En el campo de las letras, la principal generación de autores, después de Feijoo, es la de finales del siglo, con ensayistas como Jovellanos o Campomanes, prosistas como José de Cadalso, poetas como Menéndez Valdés y Quintana, y el dramaturgo Fernández de Moratín.

En cuanto a la arquitectura, la primera mitad del siglo XVIII se caracteriza por la pervivencia del Barroco, con figuras como los arquitectos José de Ribera y José de Churriguera. A mediados del siglo se impone el barroco monumental y clásico que traen los maestros italianos Juvarra y Sachetti, encargados de la construcción del Palacio Real de Madrid, obra fundamental de la arquitectura dieciochesca. En el último tercio del siglo, se impone el llamado estilo neoclásico, con arquitectos como Ventura Rodríguez, y obras tan representativas como la Puerta de Alcalá o el Museo del Prado, inicialmente construido para ser museo de ciencias naturales.

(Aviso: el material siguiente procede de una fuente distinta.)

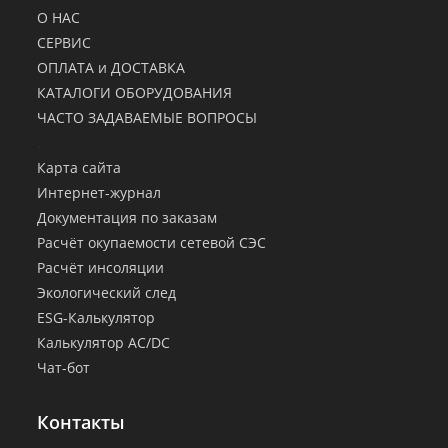
О НАС
СЕРВИС
ОПЛАТА и ДОСТАВКА
КАТАЛОГИ ОБОРУДОВАНИЯ
ЧАСТО ЗАДАВАЕМЫЕ ВОПРОСЫ
.
Карта сайта
Интернет-журнал
Документация по заказам
Расчёт окупаемости сетевой СЭС
Расчёт инсоляции
Экологический след
ESG-Калькулятор
Калькулятор AC/DC
Чат-бот
Контакты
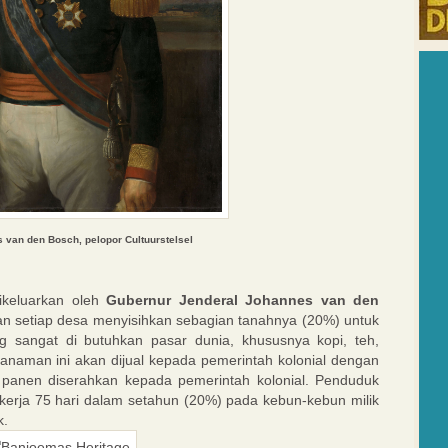
 van den Bosch, pelopor Cultuurstelsel
dikeluarkan oleh
Gubernur Jenderal Johannes van den
n setiap desa menyisihkan sebagian tanahnya (20%) untuk
 sangat di butuhkan pasar dunia, khususnya kopi, teh,
 tanaman ini akan dijual kepada pemerintah kolonial dengan
 panen diserahkan kepada pemerintah kolonial. Penduduk
ekerja 75 hari dalam setahun (20%) pada kebun-kebun milik
k.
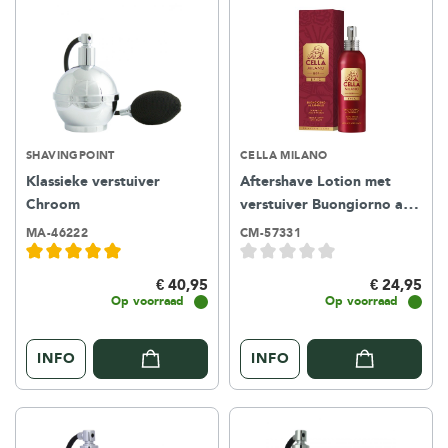
SHAVINGPOINT
CELLA MILANO
Klassieke verstuiver
Aftershave Lotion met
Chroom
verstuiver Buongiorno al
Sandalo
100ml
MA-46222
CM-57331
€ 40,95
€ 24,95
Op voorraad
Op voorraad
INFO
INFO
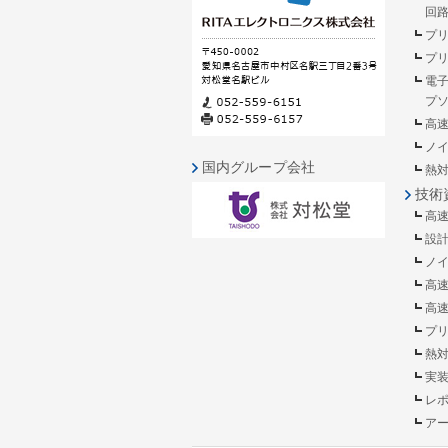
回
プ
プ
電
プ
高
ノ
国内グループ会社
熱
技術
高
設
ノ
高
高
プ
熱
実
レ
ア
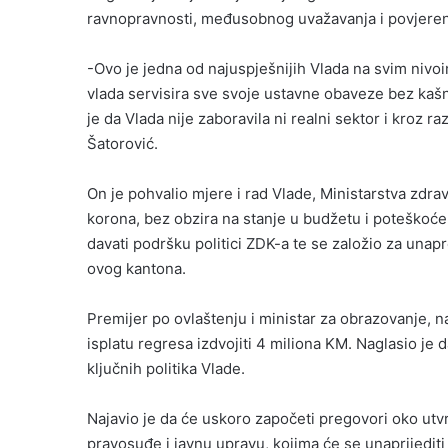
ravnopravnosti, međusobnog uvažavanja i povjeren
-Ovo je jedna od najuspješnijih Vlada na svim nivoi
vlada servisira sve svoje ustavne obaveze bez kašn
je da Vlada nije zaboravila ni realni sektor i kroz 
Šatorović.
On je pohvalio mjere i rad Vlade, Ministarstva zdr
korona, bez obzira na stanje u budžetu i poteškoće 
davati podršku politici ZDK-a te se založio za una
ovog kantona.
Premijer po ovlaštenju i ministar za obrazovanje, na
isplatu regresa izdvojiti 4 miliona KM. Naglasio je 
ključnih politika Vlade.
Najavio je da će uskoro započeti pregovori oko utvr
pravosuđe i javnu upravu, kojima će se unaprijediti 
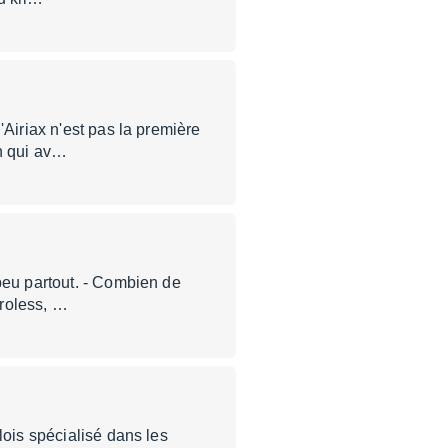
'Airiax n'est pas la première
on qui av…
peu partout. - Combien de
troless, …
lois spécialisé dans les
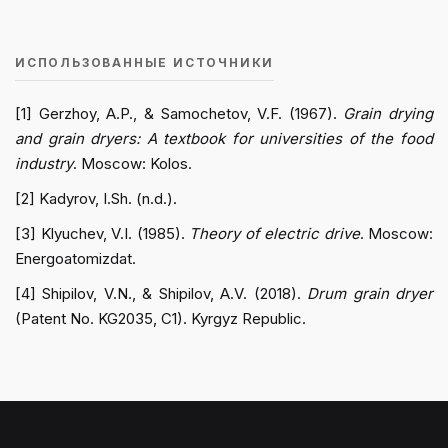
ИСПОЛЬЗОВАННЫЕ ИСТОЧНИКИ
[1] Gerzhoy, A.P., & Samochetov, V.F. (1967).
Grain drying
and grain dryers: A textbook for universities of the food
industry
. Moscow: Kolos.
[2] Kadyrov, I.Sh. (n.d.).
[3] Klyuchev, V.I. (1985).
Theory of electric drive
. Moscow:
Energoatomizdat.
[4] Shipilov, V.N., & Shipilov, A.V. (2018).
Drum grain dryer
(Patent No. KG2035, C1). Kyrgyz Republic.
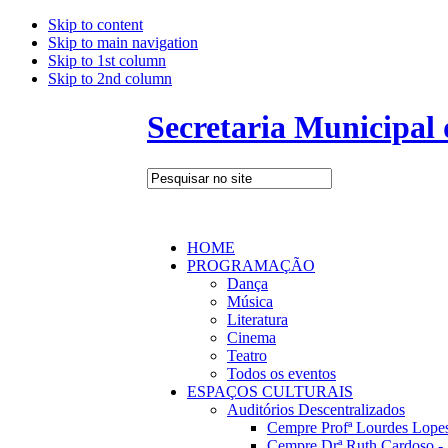
Skip to content
Skip to main navigation
Skip to 1st column
Skip to 2nd column
Secretaria Municipal
HOME
PROGRAMAÇÃO
Dança
Música
Literatura
Cinema
Teatro
Todos os eventos
ESPAÇOS CULTURAIS
Auditórios Descentralizados
Cempre Profª Lourdes Lopes
Cempre Drª Ruth Cardoso - 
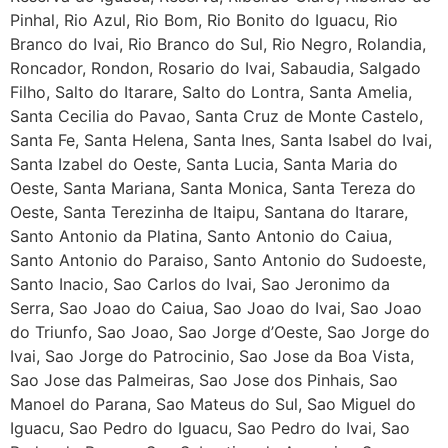
Pinhal, Rio Azul, Rio Bom, Rio Bonito do Iguacu, Rio
Branco do Ivai, Rio Branco do Sul, Rio Negro, Rolandia,
Roncador, Rondon, Rosario do Ivai, Sabaudia, Salgado
Filho, Salto do Itarare, Salto do Lontra, Santa Amelia,
Santa Cecilia do Pavao, Santa Cruz de Monte Castelo,
Santa Fe, Santa Helena, Santa Ines, Santa Isabel do Ivai,
Santa Izabel do Oeste, Santa Lucia, Santa Maria do
Oeste, Santa Mariana, Santa Monica, Santa Tereza do
Oeste, Santa Terezinha de Itaipu, Santana do Itarare,
Santo Antonio da Platina, Santo Antonio do Caiua,
Santo Antonio do Paraiso, Santo Antonio do Sudoeste,
Santo Inacio, Sao Carlos do Ivai, Sao Jeronimo da
Serra, Sao Joao do Caiua, Sao Joao do Ivai, Sao Joao
do Triunfo, Sao Joao, Sao Jorge d’Oeste, Sao Jorge do
Ivai, Sao Jorge do Patrocinio, Sao Jose da Boa Vista,
Sao Jose das Palmeiras, Sao Jose dos Pinhais, Sao
Manoel do Parana, Sao Mateus do Sul, Sao Miguel do
Iguacu, Sao Pedro do Iguacu, Sao Pedro do Ivai, Sao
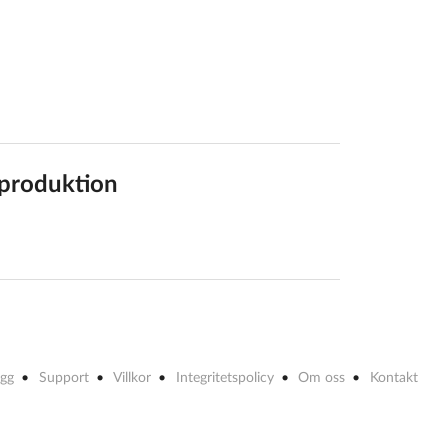
n produktion
ogg
Support
Villkor
Integritetspolicy
Om oss
Kontakt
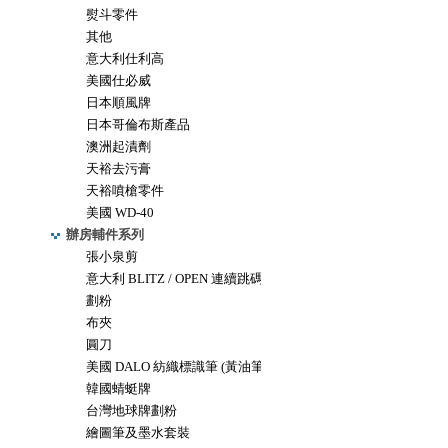
熨斗零件
其他
意大利仕利高
美國仕必威
日本順風牌
日本哥倫布斯產品
澳洲起漬劑
天裕去污膏
天裕噴槍零件
美國 WD-40
辦房輔件系列
張小泉剪
意大利 BLITZ / OPEN 連續跳碼機
劃粉
布夾
圓刀
美國 DALO 紡織標識筆 (黃油筆)
韓國蜻蜓牌
台灣地球牌劃粉
繪圖筆及墨水套裝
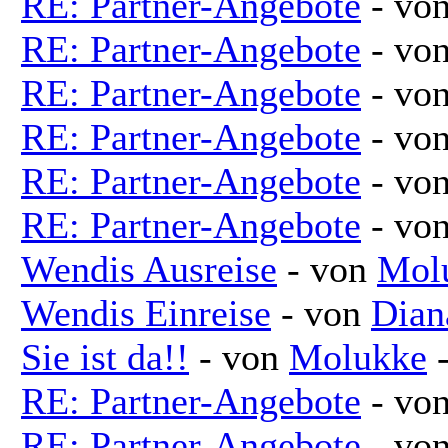
RE: Partner-Angebote
- vo
RE: Partner-Angebote
- vo
RE: Partner-Angebote
- vo
RE: Partner-Angebote
- vo
RE: Partner-Angebote
- vo
RE: Partner-Angebote
- vo
Wendis Ausreise
- von
Mol
Wendis Einreise
- von
Dian
Sie ist da!!
- von
Molukke
-
RE: Partner-Angebote
- vo
RE: Partner-Angebote
- vo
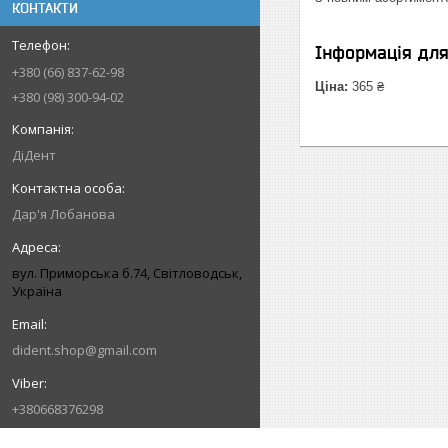
КОНТАКТИ
Інформація дл
+380 (66) 837-62-98
Ціна:
365 ₴
+380 (98) 300-94-02
ДіДент
Дар'я Лобанова
вул. Приморська б.74, Світловодськ,
Україна
dident.shop@gmail.com
+380668376298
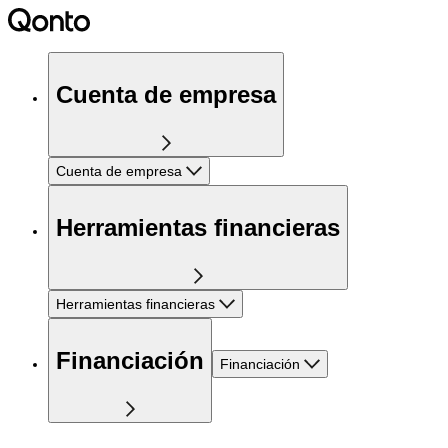
Cuenta de empresa
Cuenta de empresa
Herramientas financieras
Herramientas financieras
Financiación
Financiación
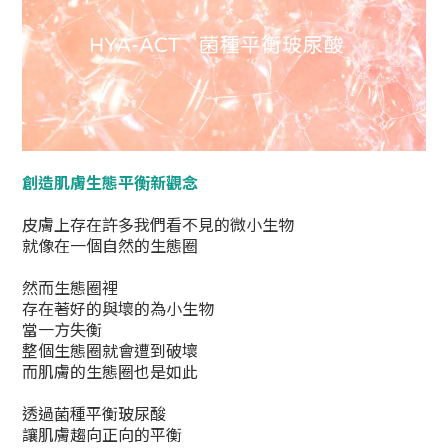
創造肌膚生態平衡新觀念
皮膚上存在許多我們看不見的微小生物
就像在一個自然的生態圈
然而生態圈裡
存在著好的與壞的為小生物
當一方失衡
整個生態圈就會遭到破壞
而肌膚的生態圈也是如此
透過菌種平衡玻尿酸
讓肌膚趨向正向的平衡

Durante la mayor parte del siglo XVIII, la pintura española apenas despuntó, inmersa en el academicismo y en la repetición de modelos clásicos. El panorama cambia radicalmente con la figura de Goya, cuyo estilo personal revoluciona la pintura europea. Tras participar en la elaboración de los cartones para tapices para la Real Fábrica en la década de 1780, en 1790 se convertirá en el retratista de la Corte, iniciando la etapa más espléndida de su carrera, que se prolongará hasta el estallido de la Guerra de la Independencia, en 1808.